The baseline reference is the (internal) LÖVE implementation performance, re-based for each order, as we primarily want to determine if we can do better than what the framework offers. For the De Casteljau algorithm I wrote three different variants: (i) the straightforward lerp based implementation that follows the definition itself, (ii) a generalized iterative implementation similar to the one implemented in LÖVE, and (iii) an optimized implementation where lerp function calls are removed by manual inlining. Also for the Horner’s method I devised two different implementations in which the second one despite being more obscure reduce the operations count.

The fastest algorithm is by far the one based on the Bernstein polynomial form, which is reasonable since it offers the change to inline during the “compiling” (via closures) and pre-compute and reuse computations as much as possible. Interesting enough the native framework implementation is among the slower ones; this is due to the fact that each Bézier curve evaluation requires both a meta-table and FFI access that are quite costly (despite exploiting LuaJIT). It’s far better to remain in Lua’s script domain rather than transitioning to native code. The Horner’s method algorithms, on the contrary, aren’t so slow but the pay their general form due to the repeated table unpack calls.

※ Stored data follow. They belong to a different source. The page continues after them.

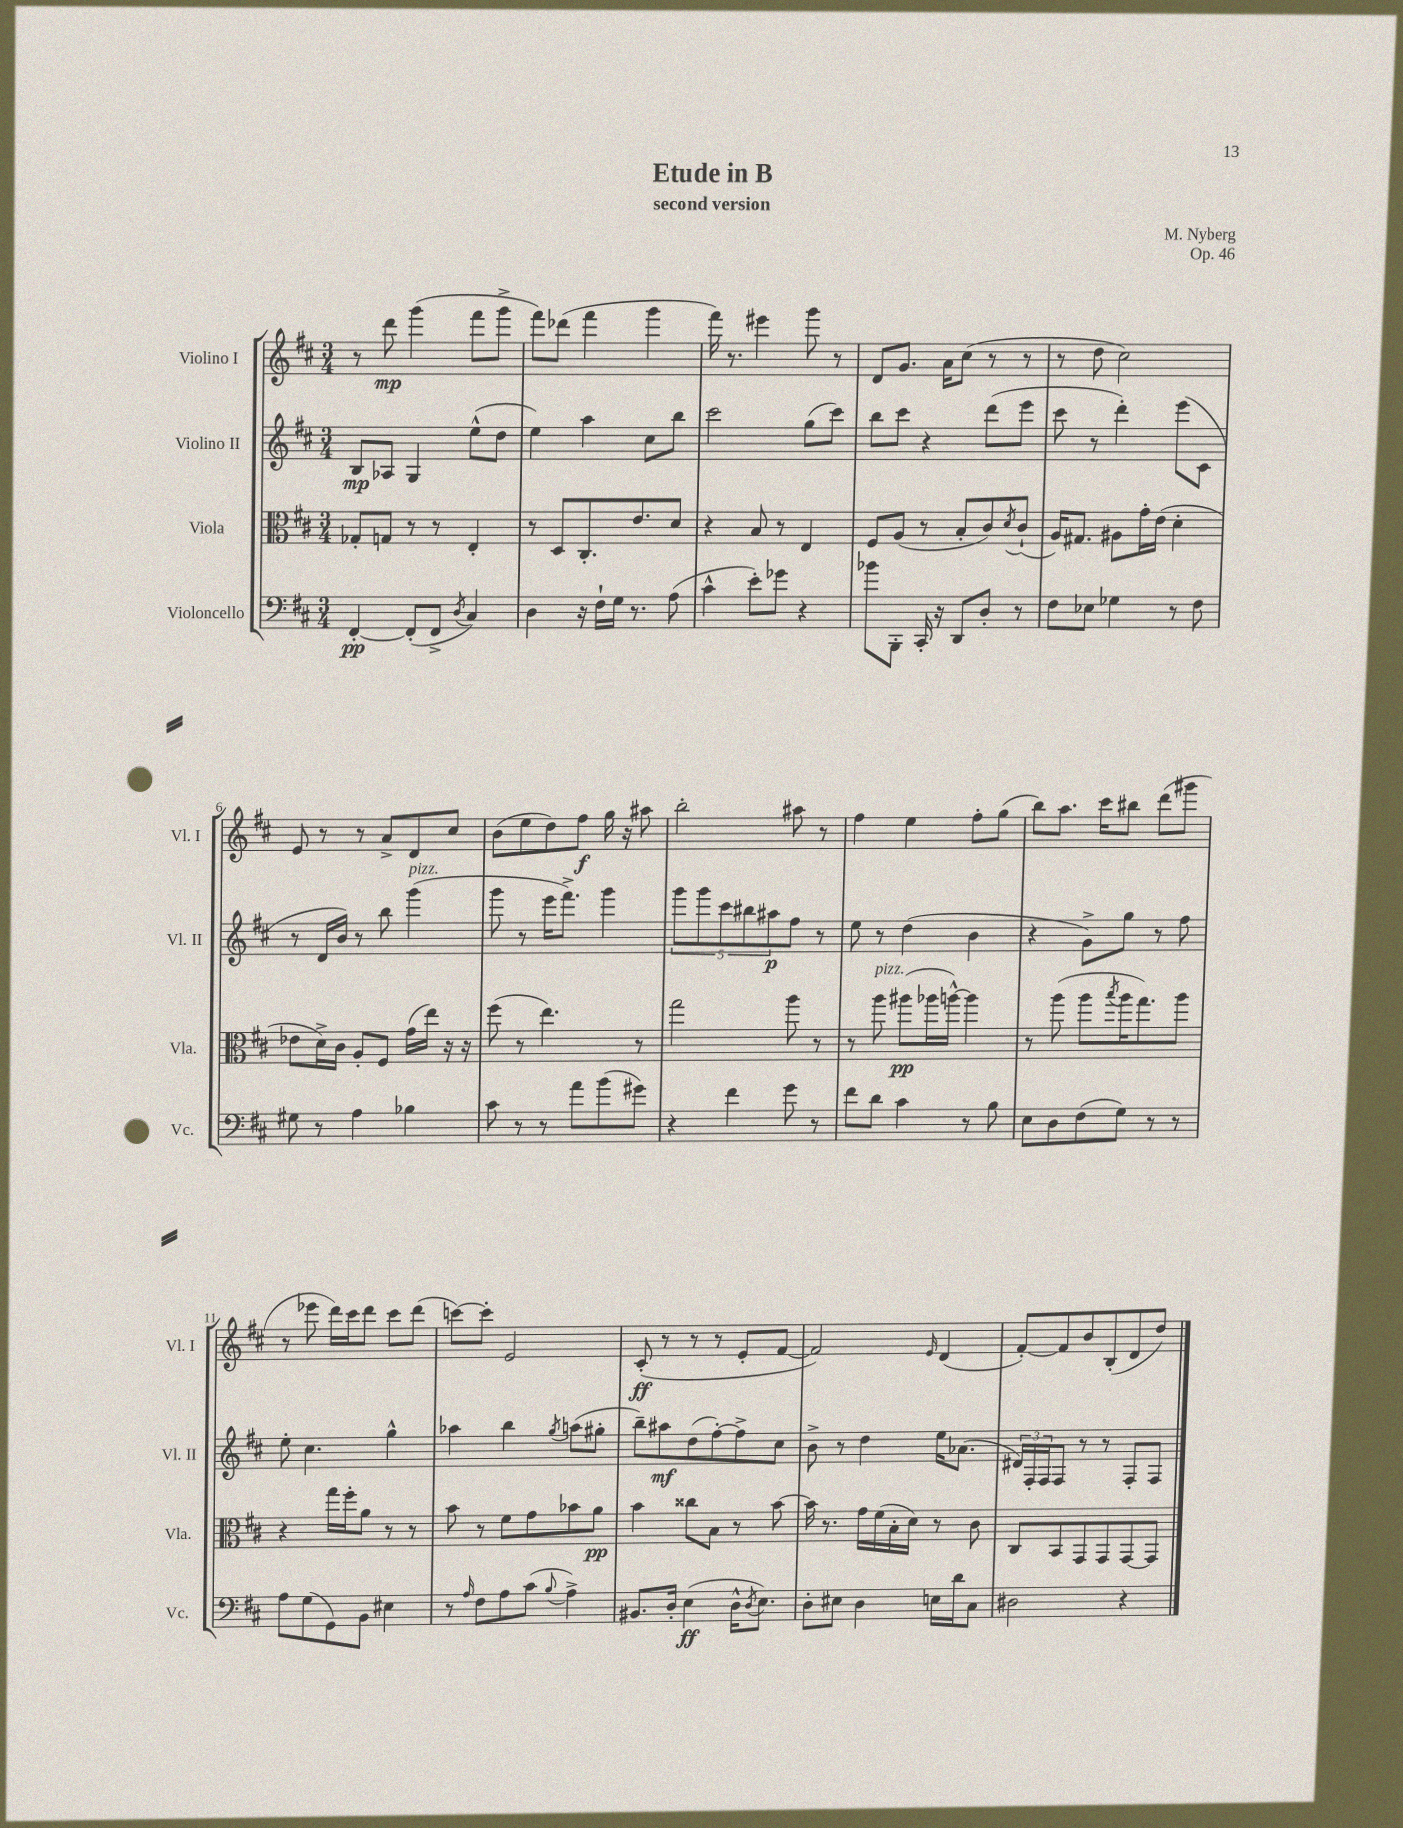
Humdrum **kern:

**kern	**kern	**kern	**kern
*staff4	*staff3	*staff2	*staff1
*clefF4	*clefC3	*clefG2	*clefG2
*k[f#c#]	*k[f#c#]	*k[f#c#]	*k[f#c#]
*M3/4	*M3/4	*M3/4	*M3/4
[4FF#'	8G-'	8B	8r
.	8G	8A-	8ddd
(8FF#']	8r	4G	(4ggg
8FF#^	8r	.	.
8qD	.	.	.
4C#)	4E'	(8ee^^	8fff#
.	.	8dd	8ggg^
=	=	=	=
4D	8r	4ee)	8fff#)
.	8D	.	(8ddd-
16r	8.C#'	4aa	4fff#
16F#`	.	.	.
16G	.	.	.
8.r	8.e	.	.
.	.	8cc#	4ggg
(8A	8d	8bb	.
=	=	=	=
4c#^^	4r	2ccc#	16fff#)
.	.	.	8.r
8e')	8B	.	4eee#
8g-	8r	.	.
4r	4E	(8gg	8ggg
.	.	8ccc#)	8r
=	=	=	=
8b-	8F#	8bb	8d
8BBB'	(8A	8ccc#	8.g
16CC#'	8r	4r	.
16r	.	.	16a
8DD	8B'	.	(8cc#
8D'	8c#)	(8ddd	8r
.	8qd	.	.
8r	(8c#`	8eee	8r
=	=	=	=
8F#	16A)	8ccc#	8r
.	8.G#	.	.
8E-	.	8r	8dd
4G-	8A#	4ddd')	2cc#)
.	16g'	.	.
.	(16e	.	.
8r	4d'	(8eee	.
8F#	.	8c#	.
=	=	=	=
8G#	8e-	8r	8e
8r	16d^)	16d	8r
.	16c#	16b)	.
4A	8A'	8r	8r
.	8F#	8bb	8a^
4B-	(16g	(4ggg	8d
.	16ee)	.	.
.	16r	.	8cc#
.	16r	.	.
=	=	=	=
8c#	(8ff#	8ggg	(8b
8r	8r	8r	8ee
8r	4.ee)	16eee	8dd)
.	.	8.fff#^)	.
8a	.	.	8ff#
(8b	.	4ggg	16gg
.	.	.	16r
8g#)	8r	.	8aa#
=	=	=	=
4r	2gg	10ggg	2bb'
.	.	10ggg	.
.	.	10ccc#	.
4f#	.	.	.
.	.	10bb#	.
.	.	10aa#	.
8g	8aa	8ff#	8aa#
8r	8r	8r	8r
=	=	=	=
8f#	8r	8ee	4ff#
8d	8aa	8r	.
4c#	(8aa#	(4dd	4ee
.	16aa-	.	.
.	[16aa^^)	.	.
8r	4aa]	4b	8ff#'
8B	.	.	(8gg
=	=	=	=
8E	8r	4r	8bb)
8D	(8aa	.	8.aa
(8F#	8aa	8g^)	.
.	.	.	16ccc#
.	8qbb	.	.
8G)	16aa	8gg	8bb#
.	8.gg)	.	.
8r	.	8r	(8ddd
8r	8aa	8ff#	8ggg#
=	=	=	=
8A	4r	8ee'	8r
(8G	.	4.cc#	8eee-
8GG)	16gg	.	16ddd)
.	16ff#'	.	16ccc#
8BB	8a	.	8ddd
4E#	8r	4gg^^	8ccc#
.	8r	.	(8ddd
=	=	=	=
8r	8b	4aa-	[8ccc)
16qqA	.	.	.
8F#	8r	.	8ccc']
8A	8f#	4bb	2e
(8c#	8g	.	.
8qqB	.	8qgg	.
4A^)	8b-	(8aa	.
.	8a	8gg#'	.
=	=	=	=
8.BB#	4b	8bb~)	(8c#'
.	.	8aa#	8r
16D'	.	.	.
(4E	8cc##	(8dd	8r
.	8B	[8ff#')	8r
16D^^	8r	8ff#^]	8e'
8qD	.	.	.
8.E)	.	.	.
.	[8b	8cc#	[8f#
=	=	=	=
8D'	16b]	8b^	2f#])
.	8.r	.	.
8E#	.	8r	.
4D	16g	4dd	.
.	(16f#	.	.
.	16B'	.	.
.	16d)	.	.
.	.	.	16qqe
16E	8r	16ee	(4d
16d	.	(8.a-	.
8C#	8c#	.	.
=	=	=	=
2D#	8C#	24d#)	[8f#')
.	.	24F#'	.
.	.	24F#	.
.	8BB	8F#	8f#]
.	8GG	8r	8b
.	8GG	8r	(8B'
4r	[8GG	8F#'	8d
.	8GG]	8F#	8dd)
==	==	==	==
*-	*-	*-	*-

By increasing the order of the curve we expect the performance to reduce. In fact, the impact on the Bernstein is the following:

Order Speed
2 100,00%
3 144,21%
4 188,28%

In terms of precision we checked the result being equal up to the 6th decimal point (10^-6) when compared with the framework (slower) implementation. As a side-note, the Horner’s method algorithms a pretty imprecise and are impractical for common usages.

Reworking the Equations

Considering that the linear interpolation between a and b can either be written as (t - 1) * b + t * a or a + (b - a) * t we can be temped to rework the evaluator as follows (for example, for a 4th order curve)

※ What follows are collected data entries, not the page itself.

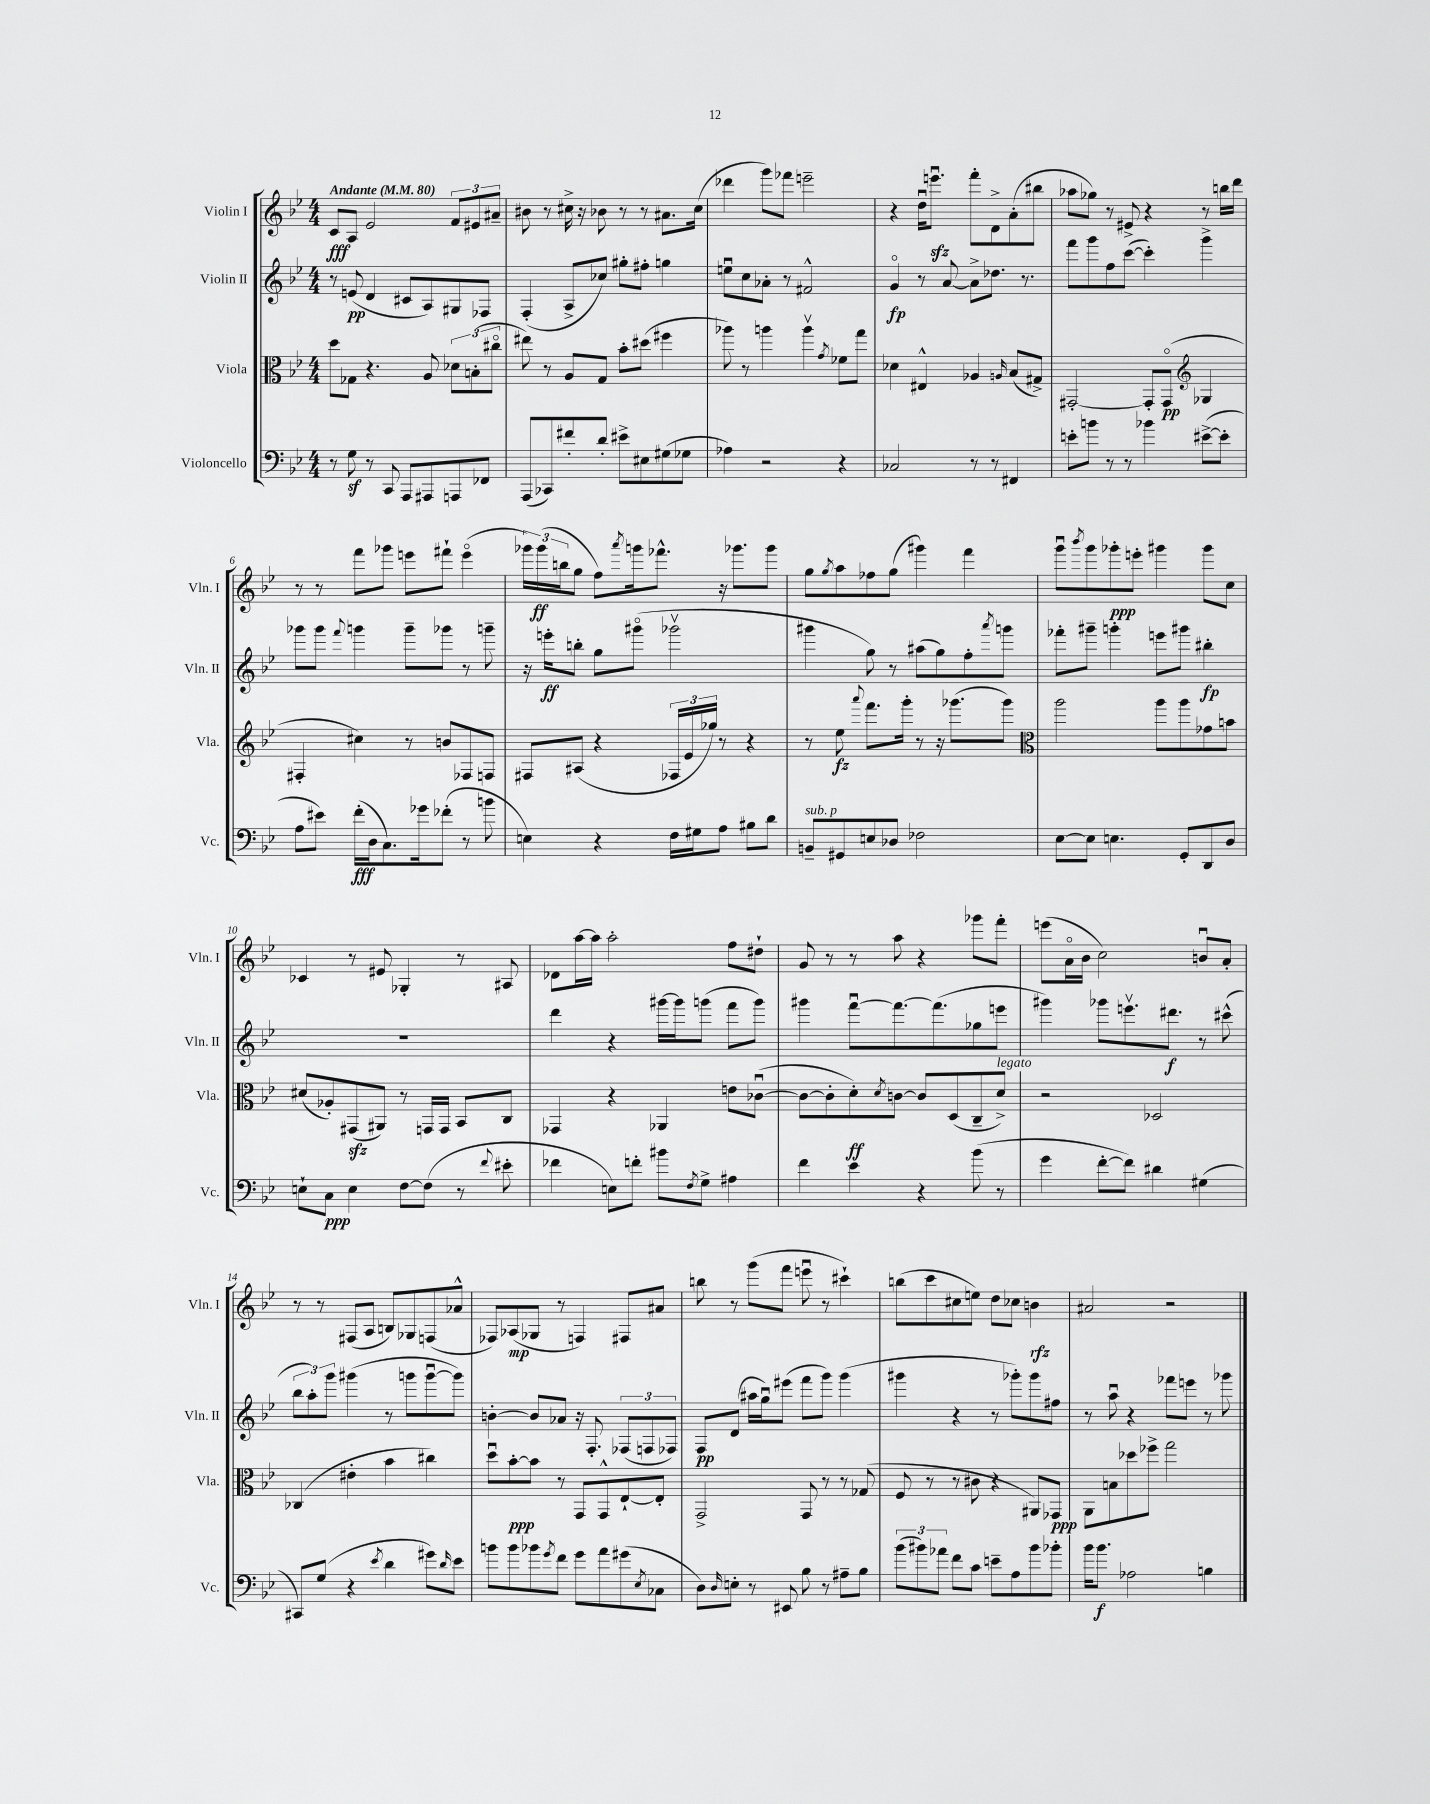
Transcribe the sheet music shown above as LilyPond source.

<<
\new StaffGroup <<
\new Staff = "s0" \with { instrumentName = "Violin I" shortInstrumentName = "Vln. I" } {
    \clef treble \key bes \major \numericTimeSignature \time 4/4 \tempo "Andante" 4 = 80
    c'8\fff a8 ees'2 \tuplet 3/2 { f'8 eis'8 ais'8-- } |
    bis'8 r8 cis''16-> r16 bes'8 r8 r8 ais'8. cis''16( |
    des'''4 g'''8) fes'''8 e'''2-- |
    r4 d''16\downbow e'''8.\downbow\sfz f'''8-. d'8-> a'8-.( bis''8 |
    aes''8 ges''8) r8 eis'8-> r4 r8 b''16 d'''16 |
    r8 r8 f'''8 ges'''8 e'''8 fis'''8-! e'''4\flageolet( |
    \tuplet 3/2 { ges'''16) ges'''16\ff( b''16 } g''8 f''8) \acciaccatura { a'''8 } g'''16 fes'''8.-^ r16 ges'''8. ges'''8 |
    g''8 \acciaccatura { g''8 } a''8 fes''8 g''8( gis'''4) f'''4 |
    g'''8\downbow \acciaccatura { bes'''8 } g'''8 ges'''8-.\ppp e'''8-. gis'''4 gis'''8 c''8 |
    ces'4 r8 eis'8 ges4-. r8 ais8 |
    des'8 a''16~ a''16 a''2-. f''8 dis''8-! |
    g'8 r8 r8 a''8 r4 ges'''8 f'''8-. |
    e'''8( a'16\flageolet bes'16 c''2) b'8\downbow a'8-. |
    r8 r8 fis8( a8 b8) ges8 f8( aes'8-^ |
    fes8) aes8\mp( ges8 r8 f4) fis8 ais'8 |
    b''8 r8 g'''8( f'''8 e'''8\downbow r8 cis'''4-!) |
    b''8( c'''8 cis''8 e''8) d''8 ces''8 b'4\rfz |
    ais'2 r2 \bar "|." |
}
\new Staff = "s1" \with { instrumentName = "Violin II" shortInstrumentName = "Vln. II" } {
    \clef treble \key bes \major \numericTimeSignature \time 4/4
    r8 e'8\pp( d'4 cis'8 a8) gis8 fes8 |
    f4-.( a8-> ces''8) gis''8-. fis''8-. g''4 |
    e''8\downbow c''8 aes'8-. r8 fis'2-^ |
    g'4\flageolet\fp r8 a'8~ a'8-> des''8. r8. |
    f'''8 g'''8 f''8 c'''8~( c'''4-.) g'''4-> |
    ges'''8 ges'''8 \appoggiatura { f'''8 } g'''4 g'''8-- ges'''8 r8 g'''8-- |
    r16 e'''16-.\ff b''8-. g''8 gis'''8\flageolet( ges'''2\upbow |
    gis'''4 g''8) r8 ais''8( g''8) f''8-. \acciaccatura { a'''8 } g'''8 |
    fes'''8-. gis'''8-- g'''4-. e'''8 gis'''8 bis''4-.\fp |
    R1 |
    d'''4 r4 gis'''16~ gis'''16 g'''8( f'''8 g'''8) |
    gis'''4 f'''8~\downbow f'''8.~ f'''8.( ges''8 e'''8 |
    gis'''4) ges'''8 e'''8.\upbow dis'''8.\f r8 cis'''8-^( |
    \tuplet 3/2 { bes''8 a''8-.) g'''8 } gis'''4( r8 g'''8 g'''8~\downbow g'''8) |
    b'4~-. b'8 aes'8 r16 f8.-. \tuplet 3/2 { fes8( f8 fes8) } |
    f8\pp d'8( ais''16 g''16\downbow) eis'''8( f'''8 g'''8) g'''4( |
    gis'''4 r4 r8 ges'''8-.) ges'''8 fis''8 |
    r8 a''8\downbow r4 fes'''8 e'''8 r8 ges'''8 \bar "|." |
}
\new Staff = "s2" \with { instrumentName = "Viola" shortInstrumentName = "Vla." } {
    \clef alto \key bes \major \numericTimeSignature \time 4/4
    d''8 ges8 r4. a8 \tuplet 3/2 { des'8 b8-.( cis''8\flageolet } |
    eis''8) r8 a8 g8 bes'8-. dis''8( fis''4 |
    aes''8) r8 a''4 a''4\upbow \acciaccatura { g'8 } fes'8 g''8 |
    des'4 eis4-^ aes4 \grace { a16 } bes8( gis8->) |
    gis,2~-. gis,8-. gis,8\flageolet\pp( \clef treble ges4 |
    fis4-. cis''4) r8 b'8 fes8 f8 |
    fis8 ais8( r4 \tuplet 3/2 { fes16 ees'16 ges''16) } r8 r4 |
    r8 ees''8\fz \appoggiatura { a'''8 } f'''8. g'''16-. r8 r16 ges'''8.( ges'''8) |
    \clef alto a''2 a''8 a''8 ges'8 b'8 |
    dis'8( aes8-.) gis,8\sfz( ais,8) r8 g,16 g,16 bes,8 c8 |
    ges,4 r4 aes,4 e'8 ces'8~\downbow( |
    ces'8~ ces'8-. d'8-.\ff) \acciaccatura { d'8 } c'8~ c'8 d8( c8-- d'8->^\markup { \italic "legato" }) |
    r2 des2 |
    ces4( eis'4-. bes'4 cis''4) |
    d''8\downbow bes'8~-.\ppp bes'8 r8 g,8 g,8-^ ees8~-! ees8-. |
    g,2-> g,8 r8 r8 ges8( |
    f8 r8 r8 cis'8 r4 ais,8) ges,8\ppp |
    a,8 b8 des''8 fes''8-> g''2 \bar "|." |
}
\new Staff = "s3" \with { instrumentName = "Violoncello" shortInstrumentName = "Vc." } {
    \clef bass \key bes \major \numericTimeSignature \time 4/4
    r8 g8\sf r8 c,8 a,,8 ais,,8 a,,8 fes,8 |
    a,,8( ces,8) fis'8-. d'8-. eis'8-> eis8 gis8( ges8 |
    aes4) r2 r4 |
    ces2 r8 r8 fis,4 |
    e'8-. b'8 r8 r8 bes'4 eis'8~->( eis'8-. |
    a8 eis'8) f'16-.\fff( d16 c8.) ges'16 fes'8-.( r8 b'8 |
    e4) r4 f16 gis16 a8 bis8 d'8 |
    b,8--^\markup { \italic "sub. p" } gis,8 e8 des8 fes2 |
    ees8~ ees8 e4. g,8-. d,8 d8 |
    e8-! c8\ppp e4 f8~ f8( r8 \appoggiatura { f'8 } eis'8-. |
    fes'4 e8) f'8-. bis'8 \acciaccatura { f8 } g8-> ais4 |
    f'4 ees'4 r4 bes'8( r8 |
    g'4 f'8~-. f'8) dis'4 gis4( |
    cis,8) g8( r4 \acciaccatura { ees'8 } d'4 gis'8) \grace { d'16 } ees'8 |
    b'8 b'8 bes'8 \acciaccatura { g'8 } f'8 g'8 a'8 gis'8( \acciaccatura { ees8 } ces8 |
    d8) \grace { d16 } e8-. r8 eis,8 bes8 r8 ais8-- bes8 |
    \tuplet 3/2 { bes'8( bis'8) aes'8 } f'8 c'8 e'8-- a8 bis'8 bes'8-. |
    bes'16 bes'8.\f aes2 b4 \bar "|." |
}
>>
>>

function bezier_4th(control_points, t)
  local p0, p1, p2, p3 = unpack(control_points)
  local p0x, p0y = unpack(p0)
  local p1x, p1y = unpack(p1)
  local p2x, p2y = unpack(p2)
  local p3x, p3y = unpack(p3)
  local tt = t * t
  local ttt = tt * t
  local cx = 3 * (p1x - p0x)
  local bx = 3 * (p2x - p1x) - cx
  local ax = p3x - p0x - cx - bx
  local cy = 3 * (p1y - p0y)
  local by = 3 * (p2y - p1y) - cy
  local ay = p3y - p0y - cy - by
  local x = ax * ttt + bx * tt + cx * t + p0x
  local x = ay * ttt + by * tt + cy * t + p0y
  return x, y
end

However, while this is perfectly legit on the paper, numerically on a computer the results may diverge. Of course this new, reworked, algorithm uses less multiplications, but the number of additions and subtractions increases. On modern computers the cost of arithmetic operations is pretty much constant across operations. This wasn’t the case on older CPUs during the ’80s and ’90s, where saving a mul or a div could make the difference especially on non FPU equipped computers. Most notably, this algorithm doesn’t ensure proper results for t = 1. That being said, it’s definitely not worth the effort.

Applications

Other than path-management, as in my case, Bézier curves can be used in a lot of interesting cases. I unconsciously avoided them for far too long, it’s about time to get back on track.

One very interesting use of them is described here where, with a clever use of fragment shaders, a flowing lava river is simulated. Guess that these curves can be very useful for dynamically-modified water rivers, too.